Poor Storm. Obsessed with love. Desperate for a man, any man. Finding a fantastic, great man, one who supposedly loves her. Last night I said “Without love, life isn’t worth living” to her. The bullshit I prattle on about! *laughing* She’s so stupid and naive. As if I actually meant that. I know what to say. I know how to get her to move her fat slow cowardly ass. I know how to support her gently and encourage her, and when to bring out the lash. I’m the perfect manipulator.

She’s too distant from me for me to properly bring to her knees in front of me, so I use other means. Primarily romance. I’m good at it. When the words spill from my full male lips, I sound convincing. I could win an Academy Award for acting. Do you know what I love? Power and dreams. Not a woman. Someday, I will be in love with lots of women, though. The sensation is pleasurable, including obsession. But I’ll always know they are just toys. You can love a toy like a model railroad set or an electric radio-controlled car. You can even love a real car but you don’t let it dominate your life. At least, a superior doesn’t.

I admire Prometheus, the Greek hero who stole fire from the gods. I’m going to be like Prometheus, only I won’t come to a bad end. I’m embarked on something close to a sure thing. It’s a sure thing because I damn well made it that way. I take no chances.

When I first met Storm, my subconscious mind must have recognized that this was the opportunity I was waiting for, the reason I’d been holding off on being a Casanova all my life. She was behind the counter of her shitty little store, looking grim and not particularly attractive. Yet I made my move, hitting on her. I made her angry. I went home and wrote her a poem and came back to her store and did jumping jacks in front of her, spelling out her name in letters, making her happy. Later, her friend admitted “[she] likes you.” Of course. I made her like me. I gave her hope about romance and love and sex.

No other man would have come as far as I have. It’s impossible to conceive of a man who would recognize her for what she really is, have the good looks to appeal to her, be white, have the intelligence and the manipulative powers to do what needed to be done, the acting ability to be successful, the raw massive stamina to endure homelessness for long periods of time, many months, to get closer to her, the willingness to take his time and wait. And wait.

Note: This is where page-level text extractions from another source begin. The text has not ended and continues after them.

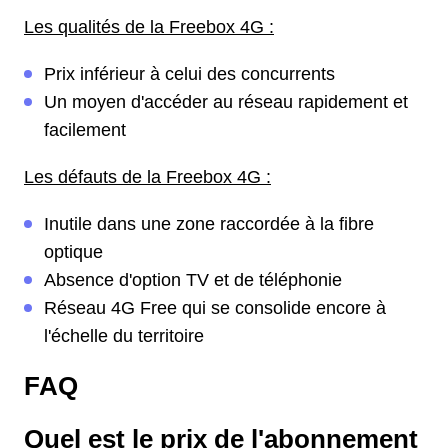
Les qualités de la Freebox 4G :
Prix inférieur à celui des concurrents
Un moyen d'accéder au réseau rapidement et
facilement
Les défauts de la Freebox 4G :
Inutile dans une zone raccordée à la fibre
optique
Absence d'option TV et de téléphonie
Réseau 4G Free qui se consolide encore à
l'échelle du territoire
FAQ
Quel est le prix de l'abonnement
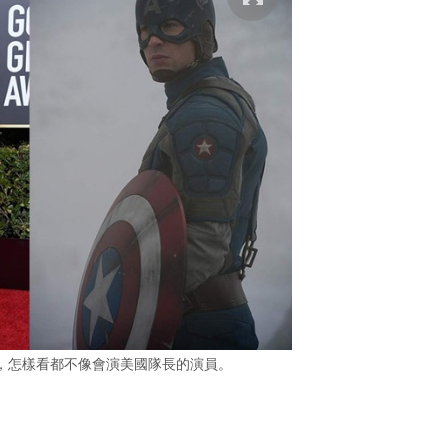
，怎樣看都不像會演美國隊長的演員。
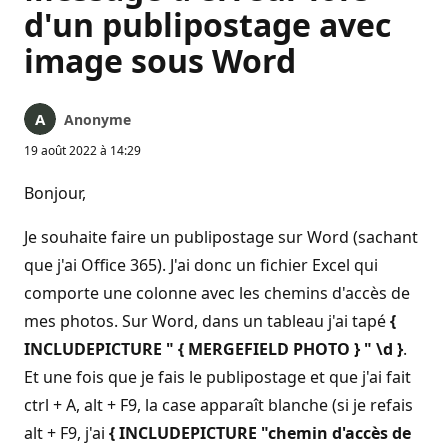
d'un publipostage avec
image sous Word
Anonyme
19 août 2022 à 14:29
Bonjour,
Je souhaite faire un publipostage sur Word (sachant
que j'ai Office 365). J'ai donc un fichier Excel qui
comporte une colonne avec les chemins d'accès de
mes photos. Sur Word, dans un tableau j'ai tapé
{
INCLUDEPICTURE " { MERGEFIELD PHOTO } " \d }
.
Et une fois que je fais le publipostage et que j'ai fait
ctrl + A, alt + F9, la case apparaît blanche (si je refais
alt + F9, j'ai
{ INCLUDEPICTURE "chemin d'accès de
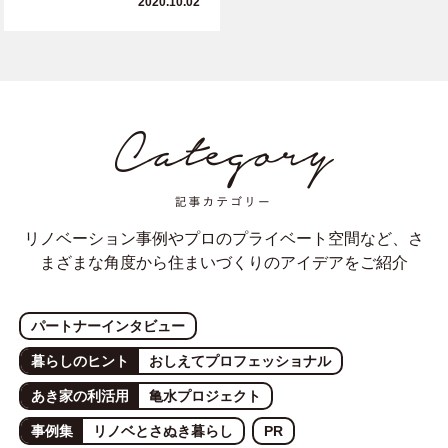
2020.10.02
リノベーション事例やプロのプライベート空間など、さ
まざまな角度から住まいづくりのアイデアをご紹介
パートナーインタビュー
暮らしのヒント
おしえてプロフェッショナル
あき家の利活用
亀水プロジェクト
事例集
リノベとさぬき暮らし
PR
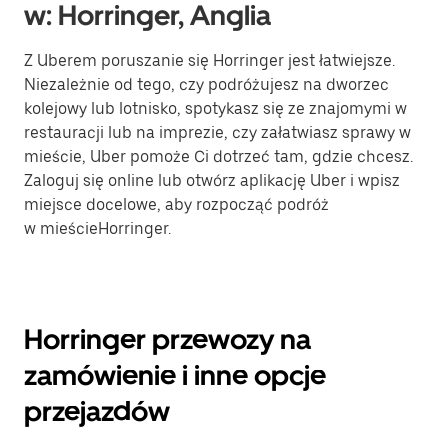
w: Horringer, Anglia
Z Uberem poruszanie się Horringer jest łatwiejsze.
Niezależnie od tego, czy podróżujesz na dworzec
kolejowy lub lotnisko, spotykasz się ze znajomymi w
restauracji lub na imprezie, czy załatwiasz sprawy w
mieście, Uber pomoże Ci dotrzeć tam, gdzie chcesz.
Zaloguj się online lub otwórz aplikację Uber i wpisz
miejsce docelowe, aby rozpocząć podróż
w mieścieHorringer.
Horringer przewozy na
zamówienie i inne opcje
przejazdów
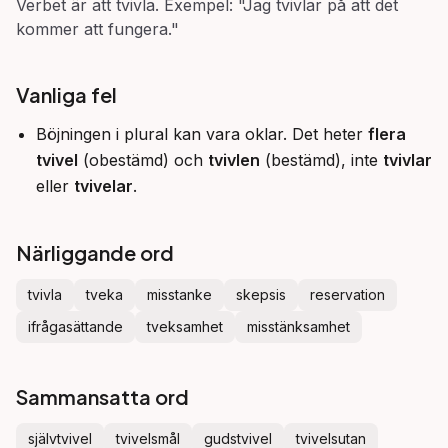
Verbet är att tvivla. Exempel: "Jag tvivlar på att det
kommer att fungera."
Vanliga fel
Böjningen i plural kan vara oklar. Det heter
flera
tvivel
(obestämd) och
tvivlen
(bestämd), inte
tvivlar
eller
tvivelar
.
Närliggande ord
tvivla
tveka
misstanke
skepsis
reservation
ifrågasättande
tveksamhet
misstänksamhet
Sammansatta ord
självtvivel
tvivelsmål
gudstvivel
tvivelsutan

I’ve done well. I keep repeating it to myself, but it’s true. I’m not just buttering my own ass. I’ve done so well in prepping for these crossroads, this moment. Anyway, I’m going to wind down this letter. There’s noise in this Hamilton public library and a loser is driving me off. I’ve written enough, anyway. More than enough. This was a great journal entry. My pain is almost gone. The words have taken it away. Writing is good for more than one thing, you know. Life is wonderful.

2 thoughts on “|journal| Life at a Crossroads

    1. If I told you in detail about the future, you simply would not believe it. I doubt you could even comprehend it. I’m not being insulting here. There are weird and wonderful threads in the timeline that are about to be revealed, and they are alien to what has gone in the past.